Collect every line of the records below that contains the word "evenodd".

═════ DATA SHOWN

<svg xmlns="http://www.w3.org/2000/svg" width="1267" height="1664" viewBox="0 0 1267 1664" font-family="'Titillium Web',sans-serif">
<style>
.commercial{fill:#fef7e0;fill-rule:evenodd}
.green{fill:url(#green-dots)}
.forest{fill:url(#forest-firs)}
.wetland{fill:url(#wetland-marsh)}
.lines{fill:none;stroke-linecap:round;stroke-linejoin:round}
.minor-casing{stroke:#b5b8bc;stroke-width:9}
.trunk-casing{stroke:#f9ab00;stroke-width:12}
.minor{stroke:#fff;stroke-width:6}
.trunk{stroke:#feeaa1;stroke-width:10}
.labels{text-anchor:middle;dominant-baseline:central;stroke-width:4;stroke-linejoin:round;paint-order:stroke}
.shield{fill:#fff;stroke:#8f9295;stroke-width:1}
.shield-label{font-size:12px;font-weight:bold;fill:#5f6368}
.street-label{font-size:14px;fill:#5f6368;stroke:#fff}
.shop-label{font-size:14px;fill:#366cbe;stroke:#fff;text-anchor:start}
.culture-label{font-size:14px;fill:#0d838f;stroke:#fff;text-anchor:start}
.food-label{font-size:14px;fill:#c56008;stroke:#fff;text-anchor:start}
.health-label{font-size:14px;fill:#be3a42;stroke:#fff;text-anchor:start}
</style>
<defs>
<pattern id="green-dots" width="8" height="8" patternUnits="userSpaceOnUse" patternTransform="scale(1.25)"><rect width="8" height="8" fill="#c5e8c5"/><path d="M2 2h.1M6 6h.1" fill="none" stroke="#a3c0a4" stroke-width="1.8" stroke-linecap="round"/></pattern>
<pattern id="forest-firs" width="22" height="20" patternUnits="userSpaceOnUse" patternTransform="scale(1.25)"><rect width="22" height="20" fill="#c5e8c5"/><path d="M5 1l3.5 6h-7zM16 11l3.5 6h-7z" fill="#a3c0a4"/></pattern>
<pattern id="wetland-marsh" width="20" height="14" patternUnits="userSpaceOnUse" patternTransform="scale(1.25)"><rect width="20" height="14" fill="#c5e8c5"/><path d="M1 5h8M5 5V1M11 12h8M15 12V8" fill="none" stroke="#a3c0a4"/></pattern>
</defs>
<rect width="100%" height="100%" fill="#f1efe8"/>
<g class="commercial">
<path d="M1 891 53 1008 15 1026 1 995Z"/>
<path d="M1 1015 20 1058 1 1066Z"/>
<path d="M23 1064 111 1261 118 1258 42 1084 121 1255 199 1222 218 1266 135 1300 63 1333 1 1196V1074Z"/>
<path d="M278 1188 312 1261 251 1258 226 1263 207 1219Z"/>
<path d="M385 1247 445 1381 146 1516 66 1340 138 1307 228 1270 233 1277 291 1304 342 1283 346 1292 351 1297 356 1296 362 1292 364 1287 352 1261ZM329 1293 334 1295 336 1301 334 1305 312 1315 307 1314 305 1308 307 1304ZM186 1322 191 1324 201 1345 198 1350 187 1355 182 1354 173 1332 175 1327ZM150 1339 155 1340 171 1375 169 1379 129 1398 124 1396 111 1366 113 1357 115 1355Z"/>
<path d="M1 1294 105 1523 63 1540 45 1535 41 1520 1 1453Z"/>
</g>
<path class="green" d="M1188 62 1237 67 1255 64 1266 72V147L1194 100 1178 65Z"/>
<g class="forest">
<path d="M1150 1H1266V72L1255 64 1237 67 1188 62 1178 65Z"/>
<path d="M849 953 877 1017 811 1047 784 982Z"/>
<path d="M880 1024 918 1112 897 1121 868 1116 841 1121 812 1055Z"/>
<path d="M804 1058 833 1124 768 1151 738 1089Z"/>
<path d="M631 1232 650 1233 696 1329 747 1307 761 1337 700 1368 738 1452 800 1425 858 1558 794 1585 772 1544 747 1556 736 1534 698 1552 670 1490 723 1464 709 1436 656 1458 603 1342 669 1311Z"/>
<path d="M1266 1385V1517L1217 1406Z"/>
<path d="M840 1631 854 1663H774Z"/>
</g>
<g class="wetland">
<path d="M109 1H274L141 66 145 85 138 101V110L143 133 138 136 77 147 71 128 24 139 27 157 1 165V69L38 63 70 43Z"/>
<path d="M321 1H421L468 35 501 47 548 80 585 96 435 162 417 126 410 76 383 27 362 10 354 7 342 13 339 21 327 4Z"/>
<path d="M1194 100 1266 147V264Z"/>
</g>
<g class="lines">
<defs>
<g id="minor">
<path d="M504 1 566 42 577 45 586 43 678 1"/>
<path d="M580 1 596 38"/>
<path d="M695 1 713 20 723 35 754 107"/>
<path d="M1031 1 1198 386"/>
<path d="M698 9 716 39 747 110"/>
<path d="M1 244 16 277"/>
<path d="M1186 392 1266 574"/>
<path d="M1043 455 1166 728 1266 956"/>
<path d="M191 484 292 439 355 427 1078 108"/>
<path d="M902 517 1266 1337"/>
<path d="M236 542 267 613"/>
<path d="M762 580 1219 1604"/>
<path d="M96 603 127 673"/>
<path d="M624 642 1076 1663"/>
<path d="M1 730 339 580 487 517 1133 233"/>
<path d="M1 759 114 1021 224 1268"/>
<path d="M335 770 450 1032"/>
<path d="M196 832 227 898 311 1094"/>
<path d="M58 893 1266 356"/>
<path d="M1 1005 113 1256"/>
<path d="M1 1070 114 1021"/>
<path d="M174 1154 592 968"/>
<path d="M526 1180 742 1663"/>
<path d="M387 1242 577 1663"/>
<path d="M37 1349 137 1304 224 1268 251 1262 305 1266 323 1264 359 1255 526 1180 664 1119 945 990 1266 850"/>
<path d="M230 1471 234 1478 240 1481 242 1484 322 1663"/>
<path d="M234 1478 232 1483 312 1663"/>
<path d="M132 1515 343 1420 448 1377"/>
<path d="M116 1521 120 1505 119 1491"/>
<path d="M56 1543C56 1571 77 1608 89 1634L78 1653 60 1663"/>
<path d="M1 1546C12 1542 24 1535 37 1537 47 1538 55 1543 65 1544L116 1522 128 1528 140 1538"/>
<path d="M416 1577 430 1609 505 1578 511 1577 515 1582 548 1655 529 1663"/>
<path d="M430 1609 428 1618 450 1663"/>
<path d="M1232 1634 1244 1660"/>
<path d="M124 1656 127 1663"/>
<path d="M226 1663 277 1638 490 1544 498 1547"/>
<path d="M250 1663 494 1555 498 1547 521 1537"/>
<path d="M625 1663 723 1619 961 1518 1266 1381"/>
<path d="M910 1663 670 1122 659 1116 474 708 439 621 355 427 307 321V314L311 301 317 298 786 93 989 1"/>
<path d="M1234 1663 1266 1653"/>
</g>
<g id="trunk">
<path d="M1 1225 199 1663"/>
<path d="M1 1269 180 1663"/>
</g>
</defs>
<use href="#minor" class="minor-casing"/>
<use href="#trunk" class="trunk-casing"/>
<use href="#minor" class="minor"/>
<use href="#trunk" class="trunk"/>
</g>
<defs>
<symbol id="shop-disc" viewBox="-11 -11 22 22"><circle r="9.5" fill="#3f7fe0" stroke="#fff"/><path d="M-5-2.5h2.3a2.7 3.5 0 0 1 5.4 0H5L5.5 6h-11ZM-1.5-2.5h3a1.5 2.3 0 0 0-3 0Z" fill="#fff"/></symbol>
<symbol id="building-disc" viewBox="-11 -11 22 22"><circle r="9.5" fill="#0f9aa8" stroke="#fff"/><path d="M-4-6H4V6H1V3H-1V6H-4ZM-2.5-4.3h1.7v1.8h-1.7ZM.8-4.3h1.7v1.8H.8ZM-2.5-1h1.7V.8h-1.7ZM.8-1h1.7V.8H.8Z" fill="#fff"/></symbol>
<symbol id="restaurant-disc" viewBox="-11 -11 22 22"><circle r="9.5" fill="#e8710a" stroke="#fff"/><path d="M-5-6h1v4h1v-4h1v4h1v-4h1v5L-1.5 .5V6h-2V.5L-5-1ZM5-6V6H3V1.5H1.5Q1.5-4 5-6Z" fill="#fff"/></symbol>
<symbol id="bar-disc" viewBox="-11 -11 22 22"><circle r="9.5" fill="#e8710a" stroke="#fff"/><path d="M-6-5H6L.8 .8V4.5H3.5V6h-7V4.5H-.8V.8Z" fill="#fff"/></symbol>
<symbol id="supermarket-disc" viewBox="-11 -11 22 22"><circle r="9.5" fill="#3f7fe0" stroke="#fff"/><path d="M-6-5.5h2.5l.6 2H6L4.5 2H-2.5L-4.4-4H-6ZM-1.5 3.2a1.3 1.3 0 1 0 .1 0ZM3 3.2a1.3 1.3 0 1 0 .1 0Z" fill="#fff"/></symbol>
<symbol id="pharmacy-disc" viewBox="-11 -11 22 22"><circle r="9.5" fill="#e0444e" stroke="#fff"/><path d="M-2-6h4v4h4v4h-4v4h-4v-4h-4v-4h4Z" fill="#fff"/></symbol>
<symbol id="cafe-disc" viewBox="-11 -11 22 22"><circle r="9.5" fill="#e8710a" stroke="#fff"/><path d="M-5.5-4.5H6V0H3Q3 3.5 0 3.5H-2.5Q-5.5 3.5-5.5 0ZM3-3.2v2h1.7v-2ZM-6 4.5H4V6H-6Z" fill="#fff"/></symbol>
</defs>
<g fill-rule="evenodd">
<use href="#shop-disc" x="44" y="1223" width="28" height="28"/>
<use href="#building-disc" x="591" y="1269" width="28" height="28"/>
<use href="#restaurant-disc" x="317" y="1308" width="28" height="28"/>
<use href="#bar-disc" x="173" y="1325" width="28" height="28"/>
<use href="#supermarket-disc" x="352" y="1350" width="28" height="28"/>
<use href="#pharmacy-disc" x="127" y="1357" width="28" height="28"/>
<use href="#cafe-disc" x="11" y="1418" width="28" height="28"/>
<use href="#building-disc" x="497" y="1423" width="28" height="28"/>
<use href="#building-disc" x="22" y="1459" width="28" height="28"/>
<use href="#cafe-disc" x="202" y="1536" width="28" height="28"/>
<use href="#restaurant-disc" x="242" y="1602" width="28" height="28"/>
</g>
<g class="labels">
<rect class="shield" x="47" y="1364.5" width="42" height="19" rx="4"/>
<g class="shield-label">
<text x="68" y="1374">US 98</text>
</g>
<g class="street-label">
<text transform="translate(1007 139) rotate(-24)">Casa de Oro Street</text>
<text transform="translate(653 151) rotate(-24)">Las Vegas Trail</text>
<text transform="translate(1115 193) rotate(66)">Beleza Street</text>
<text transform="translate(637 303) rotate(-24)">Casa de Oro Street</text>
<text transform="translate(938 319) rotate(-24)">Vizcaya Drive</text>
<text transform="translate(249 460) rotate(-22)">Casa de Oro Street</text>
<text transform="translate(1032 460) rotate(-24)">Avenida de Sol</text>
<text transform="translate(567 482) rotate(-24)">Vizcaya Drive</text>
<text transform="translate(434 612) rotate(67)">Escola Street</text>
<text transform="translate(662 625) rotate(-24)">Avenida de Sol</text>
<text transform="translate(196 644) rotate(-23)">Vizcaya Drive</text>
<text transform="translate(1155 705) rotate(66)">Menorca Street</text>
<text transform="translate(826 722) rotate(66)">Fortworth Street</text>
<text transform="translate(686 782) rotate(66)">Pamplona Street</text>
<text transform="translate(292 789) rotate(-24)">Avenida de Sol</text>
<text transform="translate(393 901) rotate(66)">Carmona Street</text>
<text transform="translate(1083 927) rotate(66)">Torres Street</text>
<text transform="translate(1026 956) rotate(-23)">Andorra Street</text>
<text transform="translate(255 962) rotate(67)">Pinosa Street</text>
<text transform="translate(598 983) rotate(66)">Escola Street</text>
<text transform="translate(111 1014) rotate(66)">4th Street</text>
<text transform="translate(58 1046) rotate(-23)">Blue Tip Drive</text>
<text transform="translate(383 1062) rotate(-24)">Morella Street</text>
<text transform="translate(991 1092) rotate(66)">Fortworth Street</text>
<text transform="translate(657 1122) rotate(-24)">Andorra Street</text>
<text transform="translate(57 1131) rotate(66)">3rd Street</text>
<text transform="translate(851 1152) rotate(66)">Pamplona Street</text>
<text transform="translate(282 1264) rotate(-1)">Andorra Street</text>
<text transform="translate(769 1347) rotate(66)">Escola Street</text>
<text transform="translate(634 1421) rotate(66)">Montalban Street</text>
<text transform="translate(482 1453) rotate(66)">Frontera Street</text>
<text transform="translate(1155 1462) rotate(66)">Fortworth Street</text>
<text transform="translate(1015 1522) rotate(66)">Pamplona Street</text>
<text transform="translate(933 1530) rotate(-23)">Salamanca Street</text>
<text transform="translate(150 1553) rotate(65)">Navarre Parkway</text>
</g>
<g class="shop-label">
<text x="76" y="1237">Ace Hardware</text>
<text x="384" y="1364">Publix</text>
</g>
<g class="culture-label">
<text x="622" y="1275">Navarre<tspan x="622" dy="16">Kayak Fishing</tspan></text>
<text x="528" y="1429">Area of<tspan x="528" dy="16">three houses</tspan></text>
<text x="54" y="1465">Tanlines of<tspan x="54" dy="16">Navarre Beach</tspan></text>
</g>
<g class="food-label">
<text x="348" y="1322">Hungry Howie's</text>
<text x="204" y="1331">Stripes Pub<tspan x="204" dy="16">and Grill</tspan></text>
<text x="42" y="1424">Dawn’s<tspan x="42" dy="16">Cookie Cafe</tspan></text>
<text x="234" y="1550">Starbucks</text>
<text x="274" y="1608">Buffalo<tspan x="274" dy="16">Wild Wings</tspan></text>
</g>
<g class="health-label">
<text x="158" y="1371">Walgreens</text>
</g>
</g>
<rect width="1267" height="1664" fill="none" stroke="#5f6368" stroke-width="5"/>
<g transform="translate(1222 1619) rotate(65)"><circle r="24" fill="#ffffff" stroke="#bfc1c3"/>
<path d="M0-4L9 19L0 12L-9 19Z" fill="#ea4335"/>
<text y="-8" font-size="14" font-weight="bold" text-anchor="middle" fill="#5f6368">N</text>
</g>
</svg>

══════════

SOLVED EXERCISE
.commercial{fill:#fef7e0;fill-rule:evenodd}
<g fill-rule="evenodd">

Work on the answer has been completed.